Gran parte del peso del cesto era dovuta a due cataloghi grandi come guide del telefono, di una mostra al Met di New York e di una alla Tate Britain, poi c’erano dépliant patinati di numerosi eventi privati e aperture, oltre a venti o trenta inviti.
Quattro lettere erano di gallerie che speravano di soffiare Marianne a James Greenwood. I mittenti dovevano aver faticato su ogni frase, pensò Rowan, perché con parole scelte scrupolosamente si vantavano delle carriere che avevano costruito e la informavano che, se mai avesse pensato di cambiare rappresentante, «per qualsiasi motivo», diceva una, sarebbero stati lieti di parlarle. Due le proponevano addirittura un incontro. Erano solo a caccia di artisti o forse girava voce che Marianne potesse cambiare? E in quel caso, che cosa significava per la relazione con Greenwood?
Un’altra richiesta di fare visita a un’università; un invito di un giornale letterario a inviare un contributo sul tema del corpo nell’arte contemporanea; diverse email stampate riguardo a un’intervista per una rivista tedesca e poi una busta verde acqua con due G intrecciate in rilievo, lo stemma della Greenwood Gallery. Era già stata aperta, ma il documento che conteneva era stato rimesso all’interno. Rowan lo tirò fuori e vide una distinta di pagamento risalente a novembre per un lavoro dal titolo Spettrale. La cifra in fondo al foglio, trasferita tramite BACS sul conto di Marianne, era di 227.500 sterline più IVA. Il pagamento era già al netto della commissione della galleria, pari al trentacinque percento: il prezzo di vendita del quadro era stato di 350.000 sterline. Rowan fissò i numeri per qualche secondo. Certo, sapeva che i lavori di Marianne si vendevano a caro prezzo, aveva anche immaginato cifre simili, ma vederle scritte era un’altra cosa. Un terzo di milione per un solo quadro.

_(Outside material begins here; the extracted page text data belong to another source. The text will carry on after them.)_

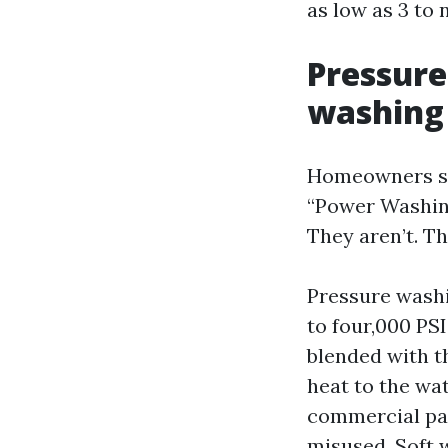
as low as 3 to 
Pressure
washing
Homeowners so
“Power Washing
They aren’t. T
Pressure washi
to four,000 PSI
blended with t
heat to the wat
commercial pad
misused. Soft 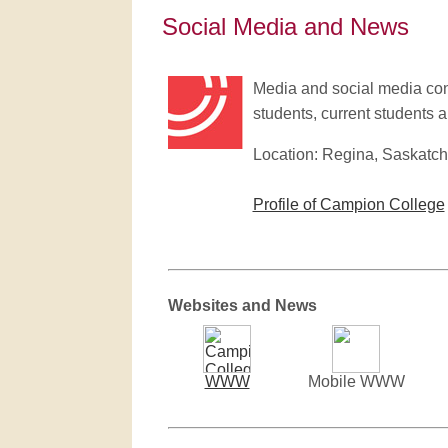
Social Media and News
Media and social media cont
students, current students an
Location: Regina, Saskatc
Profile of Campion College
Websites and News
WWW
Mobile WWW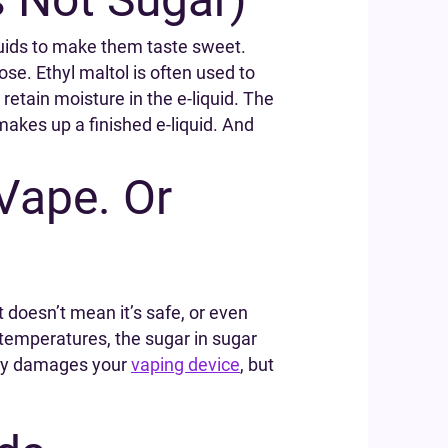
iquids to make them taste sweet.
se. Ethyl maltol is often used to
retain moisture in the e-liquid. The
makes up a finished e-liquid. And
Vape. Or
 doesn’t mean it’s safe, or even
g temperatures, the sugar in sugar
only damages your
vaping device
, but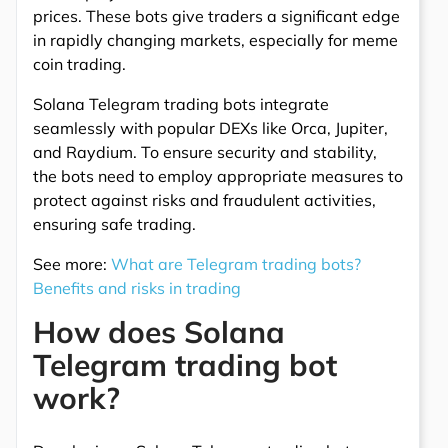
prices. These bots give traders a significant edge
in rapidly changing markets, especially for meme
coin trading.
Solana Telegram trading bots integrate
seamlessly with popular DEXs like Orca, Jupiter,
and Raydium. To ensure security and stability,
the bots need to employ appropriate measures to
protect against risks and fraudulent activities,
ensuring safe trading.
See more:
What are Telegram trading bots?
Benefits and risks in trading
How does Solana
Telegram trading bot
work?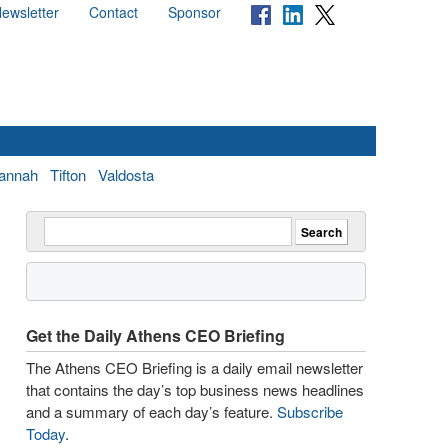
ewsletter
Contact
Sponsor
annah
Tifton
Valdosta
Get the Daily Athens CEO Briefing
The Athens CEO Briefing is a daily email newsletter
that contains the day’s top business news headlines
and a summary of each day’s feature.
Subscribe
Today
.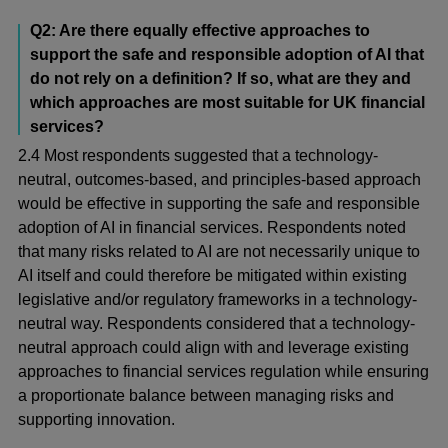
Q2: Are there equally effective approaches to
support the safe and responsible adoption of AI that
do not rely on a definition? If so, what are they and
which approaches are most suitable for UK financial
services?
2.4 Most respondents suggested that a technology-
neutral, outcomes-based, and principles-based approach
would be effective in supporting the safe and responsible
adoption of AI in financial services. Respondents noted
that many risks related to AI are not necessarily unique to
AI itself and could therefore be mitigated within existing
legislative and/or regulatory frameworks in a technology-
neutral way. Respondents considered that a technology-
neutral approach could align with and leverage existing
approaches to financial services regulation while ensuring
a proportionate balance between managing risks and
supporting innovation.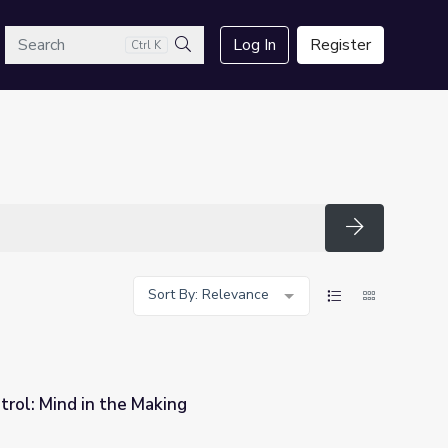
arch
Log In
Register
Ctrl K
Search
Search
Sort By: Relevance
trol: Mind in the Making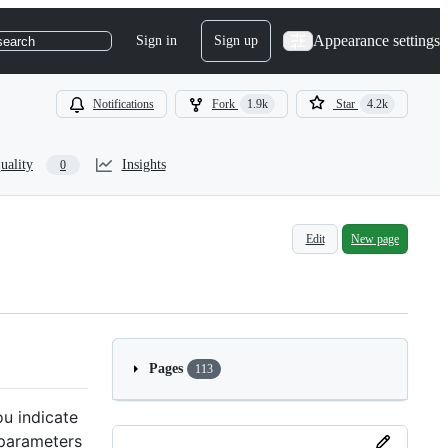
Appearance settings
Sign in
Sign up
search
Notifications
Fork
1.9k
Star
4.2k
uality
Insights
0
Edit
New page
Pages
113
ou indicate
 parameters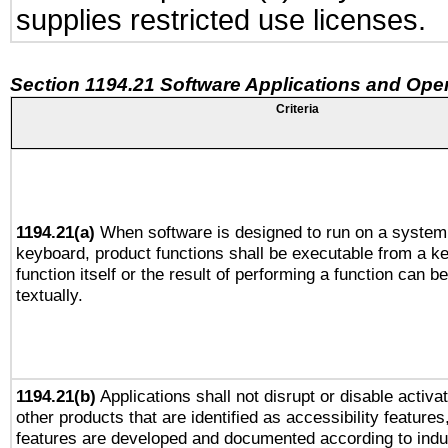
supplies restricted use licenses.
Section 1194.21 Software Applications and Ope
Criteria
1194.21(a)
When software is designed to run on a system 
keyboard, product functions shall be executable from a k
function itself or the result of performing a function can b
textually.
1194.21(b)
Applications shall not disrupt or disable activa
other products that are identified as accessibility feature
features are developed and documented according to indu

Le ci vollero due ore per controllare tutto il cesto, ma non trovò nulla che indicasse una discordia nella vita di Marianne, nulla di sospetto. L’unico appunto che Rowan prese nella mente erano tutti i soldi che James Greenwood stava facendo con i suoi lavori. La sua parte solo per Spettrale era stata di 122.500 sterline e, arrivata alle ultime carte, Rowan aveva ormai contato altre cinque distinte con una somma simile e, in un caso, più alta. Se Marianne guadagnava un sacco di soldi, lo stesso valeva per lui.